Popocatepetl volcano news & eruption update
Popocatépetl Volcano Volcanic Ash Advisory: CONT VA EMS. to 23000 ft (7000 m)
Explosive activity continues. Volcanic Ash Advisory Center (VAAC) Washington warned about a volcanic ash plume that rose up to estimated 23000 ft (7000 m) altitude or flight level 230 .
The full report is as follows:
FVXX24 at 00:45 UTC, 14/08/19 from KNES
VOLCANO: POPOCATEPETL 341090
PSN: N1901 W09837
SUMMIT ELEV: 17802 FT [5426 M]
ADVISORY NR: 2019/702
INFO SOURCE: GOES-EAST. WEB CAM. NWP MODELS.
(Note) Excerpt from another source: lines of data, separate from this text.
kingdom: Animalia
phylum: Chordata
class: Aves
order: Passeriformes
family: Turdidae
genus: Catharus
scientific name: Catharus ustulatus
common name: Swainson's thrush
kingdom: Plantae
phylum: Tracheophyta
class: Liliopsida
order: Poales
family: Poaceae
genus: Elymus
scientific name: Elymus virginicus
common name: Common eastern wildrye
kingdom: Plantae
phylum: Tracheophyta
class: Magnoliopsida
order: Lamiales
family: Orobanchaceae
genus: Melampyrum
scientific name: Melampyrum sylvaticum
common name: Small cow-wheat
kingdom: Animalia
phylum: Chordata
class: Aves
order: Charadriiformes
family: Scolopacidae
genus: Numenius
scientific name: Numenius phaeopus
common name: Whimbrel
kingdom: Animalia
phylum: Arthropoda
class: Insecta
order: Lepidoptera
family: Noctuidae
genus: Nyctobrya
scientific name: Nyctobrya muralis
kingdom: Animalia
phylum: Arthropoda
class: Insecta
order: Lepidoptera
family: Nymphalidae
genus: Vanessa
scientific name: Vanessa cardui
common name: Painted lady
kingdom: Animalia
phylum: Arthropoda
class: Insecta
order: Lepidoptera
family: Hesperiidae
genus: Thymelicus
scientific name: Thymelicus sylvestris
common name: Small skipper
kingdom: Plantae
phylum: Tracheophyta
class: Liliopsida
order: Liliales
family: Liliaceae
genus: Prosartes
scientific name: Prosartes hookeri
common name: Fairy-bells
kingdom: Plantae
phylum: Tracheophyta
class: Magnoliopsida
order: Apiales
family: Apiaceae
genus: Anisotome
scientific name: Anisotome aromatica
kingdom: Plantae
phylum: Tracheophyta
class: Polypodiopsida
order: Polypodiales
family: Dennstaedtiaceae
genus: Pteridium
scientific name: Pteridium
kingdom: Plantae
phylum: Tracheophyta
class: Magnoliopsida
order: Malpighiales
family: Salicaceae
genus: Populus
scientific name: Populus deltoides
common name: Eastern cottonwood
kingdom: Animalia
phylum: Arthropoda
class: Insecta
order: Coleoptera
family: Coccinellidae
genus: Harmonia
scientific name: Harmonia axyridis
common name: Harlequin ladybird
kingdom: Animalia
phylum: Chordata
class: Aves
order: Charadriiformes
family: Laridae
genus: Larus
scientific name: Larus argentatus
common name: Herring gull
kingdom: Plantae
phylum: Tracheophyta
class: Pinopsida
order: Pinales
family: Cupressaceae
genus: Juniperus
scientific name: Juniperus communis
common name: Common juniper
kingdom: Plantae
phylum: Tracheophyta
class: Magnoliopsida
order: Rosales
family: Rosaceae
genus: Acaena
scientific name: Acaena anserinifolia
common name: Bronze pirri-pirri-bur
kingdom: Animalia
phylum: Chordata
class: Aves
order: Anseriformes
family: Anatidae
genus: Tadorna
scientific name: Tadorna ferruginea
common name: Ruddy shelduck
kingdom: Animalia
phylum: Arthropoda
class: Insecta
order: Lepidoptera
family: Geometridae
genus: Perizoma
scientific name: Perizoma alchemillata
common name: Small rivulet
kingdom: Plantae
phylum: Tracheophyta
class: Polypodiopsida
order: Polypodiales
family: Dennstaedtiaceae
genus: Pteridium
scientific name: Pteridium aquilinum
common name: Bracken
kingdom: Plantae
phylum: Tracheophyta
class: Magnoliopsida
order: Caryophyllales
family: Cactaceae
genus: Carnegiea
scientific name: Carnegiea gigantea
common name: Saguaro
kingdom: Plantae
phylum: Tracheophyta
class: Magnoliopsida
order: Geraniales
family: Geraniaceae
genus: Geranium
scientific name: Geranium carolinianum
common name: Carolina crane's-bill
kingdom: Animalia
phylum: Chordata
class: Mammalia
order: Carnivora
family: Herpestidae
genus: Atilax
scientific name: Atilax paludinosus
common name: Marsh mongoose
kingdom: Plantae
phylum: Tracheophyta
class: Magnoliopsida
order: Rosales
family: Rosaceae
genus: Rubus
ERUPTION DETAILS: CONT VA EMS.
OBS VA DTG: 14/0031Z
OBS VA CLD: SFC/FL230 N1923 W09922 - N1904 W09836
- N1900 W09837 - N1908 W09932 - N1923 W09922 MOV
FCST VA CLD +6HR: 14/0630Z SFC/FL230 N1930 W09923
- N1902 W09836 - N1859 W09837 - N1911 W09938 -
FCST VA CLD +12HR: 14/1230Z SFC/FL230 N1925
W09926 - N1904 W09837 - N1900 W09837 - N1908
W09939 - N1925 W09926
FCST VA CLD +18HR: 14/1830Z SFC/FL230 N1931
W09923 - N1904 W09835 - N1859 W09837 - N1909
W09938 - N1931 W09923
RMK: VA FM MULT VA EMS EXTDS OVR 50 NMI WNW OF
THE SUMMIT. VA EMS CONT WITH AN EM OCCURRING AT
0042Z. WX CLD CVR MOVING OVR SUMMIT. FCST BASED
ON BLEND OF NWP MDLS AND ASH3D. ...HOSLEY
NXT ADVISORY: WILL BE ISSUED BY 20190814/0645Z
Volcán Popocatépetl, whose name is the Aztec word for smoking mountain, towers to 5426 m 70 km SE of Mexico City to form North America's 2nd-highest volcano. The glacier-clad stratovolcano contains a steep-walled, 250-450 m deep crater. The generally symmetrical volcano is modified by the sharp-peaked Ventorrillo on the NW, a remnant of an earlier volcano.
At least three previous major cones were destroyed by gravitational failure during the Pleistocene, producing massive debris-avalanche deposits covering broad areas south of the volcano. The modern volcano was constructed to the south of the late-Pleistocene to Holocene El Fraile cone. Three major plinian eruptions, the most recent of which took place about 800 AD, have occurred from Popocatépetl since the mid Holocene, accompanied by pyroclastic flows and voluminous lahars that swept basins below the volcano. Frequent historical eruptions, first recorded in Aztec codices, have occurred since precolumbian time.